Only words that are referenced directly in user scripts, or added 
explicitly with INTERN, are added to system/contexts/user. I had 
to add a bit of really careful code to make sure that system/contexts/user 
doesn't get words added to it until absolutely necessary, because 
it is an isolated context from the runtime library system/contexts/lib.
Symbols in R3 are stored in an internal symbols table, a btree(?) 

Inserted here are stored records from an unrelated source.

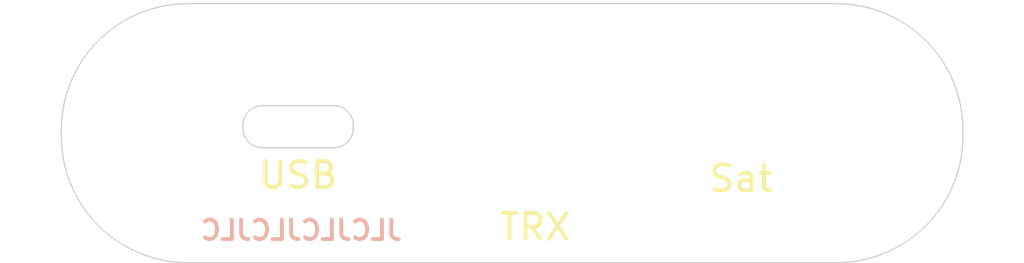
<source format=kicad_pcb>
(kicad_pcb (version 20221018) (generator pcbnew)

  (general
    (thickness 1.6)
  )

  (paper "A4")
  (layers
    (0 "F.Cu" signal)
    (31 "B.Cu" signal)
    (32 "B.Adhes" user "B.Adhesive")
    (33 "F.Adhes" user "F.Adhesive")
    (34 "B.Paste" user)
    (35 "F.Paste" user)
    (36 "B.SilkS" user "B.Silkscreen")
    (37 "F.SilkS" user "F.Silkscreen")
    (38 "B.Mask" user)
    (39 "F.Mask" user)
    (40 "Dwgs.User" user "User.Drawings")
    (41 "Cmts.User" user "User.Comments")
    (42 "Eco1.User" user "User.Eco1")
    (43 "Eco2.User" user "User.Eco2")
    (44 "Edge.Cuts" user)
    (45 "Margin" user)
    (46 "B.CrtYd" user "B.Courtyard")
    (47 "F.CrtYd" user "F.Courtyard")
    (48 "B.Fab" user)
    (49 "F.Fab" user)
    (50 "User.1" user)
    (51 "User.2" user)
    (52 "User.3" user)
    (53 "User.4" user)
    (54 "User.5" user)
    (55 "User.6" user)
    (56 "User.7" user)
    (57 "User.8" user)
    (58 "User.9" user)
  )

  (setup
    (pad_to_mask_clearance 0)
    (aux_axis_origin 90.25 100)
    (grid_origin 90.25 100)
    (pcbplotparams
      (layerselection 0x0001030_7ffffffe)
      (plot_on_all_layers_selection 0x0000000_00000000)
      (disableapertmacros false)
      (usegerberextensions true)
      (usegerberattributes true)
      (usegerberadvancedattributes true)
      (creategerberjobfile false)
      (dashed_line_dash_ratio 12.000000)
      (dashed_line_gap_ratio 3.000000)
      (svgprecision 6)
      (plotframeref false)
      (viasonmask false)
      (mode 1)
      (useauxorigin false)
      (hpglpennumber 1)
      (hpglpenspeed 20)
      (hpglpendiameter 15.000000)
      (dxfpolygonmode true)
      (dxfimperialunits true)
      (dxfusepcbnewfont true)
      (psnegative false)
      (psa4output false)
      (plotreference true)
      (plotvalue true)
      (plotinvisibletext false)
      (sketchpadsonfab false)
      (subtractmaskfromsilk false)
      (outputformat 1)
      (mirror false)
      (drillshape 0)
      (scaleselection 1)
      (outputdirectory "Gerbers/")
    )
  )

  (net 0 "")

  (footprint "MountingHole:MountingHole_6.4mm_M6" (layer "F.Cu") (at 142.65 87.88))

  (footprint "MountingHole:MountingHole_8.4mm_M8" (layer "F.Cu") (at 126.75 88.39))

  (footprint "MountingHole:MountingHole_3.2mm_M3" (layer "F.Cu") (at 155 90))

  (footprint "MountingHole:MountingHole_3.2mm_M3" (layer "F.Cu") (at 95 90))

  (gr_line (start 105.75 87.875) (end 111.25 87.875)
    (stroke (width 0.1) (type solid)) (layer "Edge.Cuts") (tstamp 19d84518-aa56-4a89-beed-78ce8456d9cf))
  (gr_arc (start 159.75 90.25) (mid 156.894291 97.144291) (end 150 100)
    (stroke (width 0.1) (type solid)) (layer "Edge.Cuts") (tstamp 2d4ba971-ddd9-4f08-ae0a-4bc49faa5143))
  (gr_arc (start 112.75 89.625) (mid 112.31066 90.68566) (end 111.25 91.125)
    (stroke (width 0.1) (type solid)) (layer "Edge.Cuts") (tstamp 2ff9d7a6-b249-453e-b010-e44f393ca31d))
  (gr_line (start 105.75 91.125) (end 111.25 91.125)
    (stroke (width 0.1) (type solid)) (layer "Edge.Cuts") (tstamp 4c574d69-3841-4646-9cb9-67e1549af41a))
  (gr_arc (start 105.75 91.125) (mid 104.68934 90.68566) (end 104.25 89.625)
    (stroke (width 0.1) (type solid)) (layer "Edge.Cuts") (tstamp 57213f4c-92e3-4d08-8a8c-4b0179c0d87e))
  (gr_arc (start 104.25 89.375) (mid 104.68934 88.31434) (end 105.75 87.875)
    (stroke (width 0.1) (type solid)) (layer "Edge.Cuts") (tstamp 5fdbeecb-600c-4689-a92f-7820269d7655))
  (gr_line (start 159.75 89.75) (end 159.75 90.25)
    (stroke (width 0.1) (type solid)) (layer "Edge.Cuts") (tstamp af865e07-b961-449a-8717-ceb1273ebf79))
  (gr_arc (start 111.25 87.875) (mid 112.31066 88.31434) (end 112.75 89.375)
    (stroke (width 0.1) (type solid)) (layer "Edge.Cuts") (tstamp afd7a12d-e4dd-4446-8878-eb084dfb6ff4))
  (gr_arc (start 100 100) (mid 93.105709 97.144291) (end 90.25 90.25)
    (stroke (width 0.1) (type solid)) (layer "Edge.Cuts") (tstamp b1bbf5fc-248f-4f6e-a178-1cd932e30d02))
  (gr_line (start 112.75 89.375) (end 112.75 89.625)
    (stroke (width 0.1) (type solid)) (layer "Edge.Cuts") (tstamp bbb287f9-e742-4ea6-82a7-72ed5597a094))
  (gr_arc (start 90.25 89.75) (mid 93.105709 82.855709) (end 100 80)
    (stroke (width 0.1) (type solid)) (layer "Edge.Cuts") (tstamp c806ca64-4076-499b-9029-155759542c55))
  (gr_arc (start 150 80) (mid 156.894291 82.855709) (end 159.75 89.75)
    (stroke (width 0.1) (type solid)) (layer "Edge.Cuts") (tstamp c873689a-d206-42f5-aead-9199b4d63f51))
  (gr_line (start 100 100) (end 150 100)
    (stroke (width 0.1) (type solid)) (layer "Edge.Cuts") (tstamp ce1420d2-2748-4ed6-89ac-721f9b8252dd))
  (gr_line (start 90.25 89.75) (end 90.25 90.25)
    (stroke (width 0.1) (type solid)) (layer "Edge.Cuts") (tstamp e2546db5-a1db-4f9e-8034-a00a080f8427))
  (gr_line (start 104.25 89.375) (end 104.25 89.625)
    (stroke (width 0.1) (type solid)) (layer "Edge.Cuts") (tstamp e8c9d580-5b02-4f91-885d-dc249dc28e51))
  (gr_line (start 100 80) (end 150 80)
    (stroke (width 0.1) (type solid)) (layer "Edge.Cuts") (tstamp f6c644f4-3036-41a6-9e14-2c08c079c6cd))
  (gr_text "JLCJLCJLCJLC" (at 108.75 97.5) (layer "B.SilkS") (tstamp 8d9a3ecc-539f-41da-8099-d37cea9c28e7)
    (effects (font (size 1.5 1.5) (thickness 0.3)) (justify mirror))
  )
  (gr_text "USB" (at 108.5 93.25) (layer "F.SilkS") (tstamp 6fdcac5e-1e7e-4702-b89b-f9333852c3de)
    (effects (font (size 2 2) (thickness 0.3)))
  )
  (gr_text "Sat" (at 142.65 93.5) (layer "F.SilkS") (tstamp c9ab3aec-242e-41c2-b166-94dff047d4f7)
    (effects (font (size 2 2) (thickness 0.3)))
  )
  (gr_text "TRX" (at 126.75 97.25) (layer "F.SilkS") (tstamp e8003c4e-633c-461b-bae1-27ec9495cbaf)
    (effects (font (size 2 2) (thickness 0.3)))
  )

)

</source>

or some other unknown data structure that you can't reference externally.
Geomol
20-May-2011
[8768]
Is the internal symbol table there to save memory? Maybe like Lua's 
internal structure to hold strings?
BrianH
20-May-2011
[8769x3]
The internal symbol table is there to make symbols work at all. In 
R2, system/words was the symbol table. However, it does save memory 
relative to strings because there are no duplicates, and because 
the symbol data for the words is stored in UTF8 instead of 16-bit 
characters.
They aren't added to any context until you add them explicitly. The 
R3 interpreter would not presume to know what a word would mean to 
you until you tell it what it means, by binding the word to a context 
or by just using the word as data.
bbl
Andreas
20-May-2011
[8772x3]
>> repeat i to-integer #7fffffffffffffff [to word! ajoin ["a" i]]
** Internal error: not enough memory
** Where: to repeat
** Near: to word! ajoin ["a" i]
at ~1700MB resident
and it took 2h50m cpu time to get there :)
Geomol
20-May-2011
[8775]
:) Cool test!
BrianH
20-May-2011
[8776]
This code might be a better test: repeat i to-integer #7fffffffffffffff 
[if zero? i // 1'000'000 [recycle] to-hex i]

It should have less memory usage overall and if words are recycled 
then it won't run out. I'll run it now.
Geomol
20-May-2011
[8777]
Where are the words coming into the picture?
BrianH
20-May-2011
[8778]
TO-HEX generates an issue!, which is a word type in R3. Yes, you 
can even bind them.
Geomol
20-May-2011
[8779]
Spooky! :)
BrianH
20-May-2011
[8780]
I figure that not creating the temporary string, and running recycle 
every once in a while, might make the memory problems go away. So 
far the R3 process is staying at exactly the same memory, less than 
a gig. I also tossed an assignment in there so I can know which number 
it fails on.
Andreas
20-May-2011
[8781x4]
the jump from ~900M to ~1.2G took ages
then another aeon fuer 1.2G to 1.4G
and hours for 1.4G to 1.7G and fail
(jfyi)
BrianH
20-May-2011
[8785]
The time on mine won't be comparable because it's only running on 
one of 4 cores, and the others will be mildly occupied.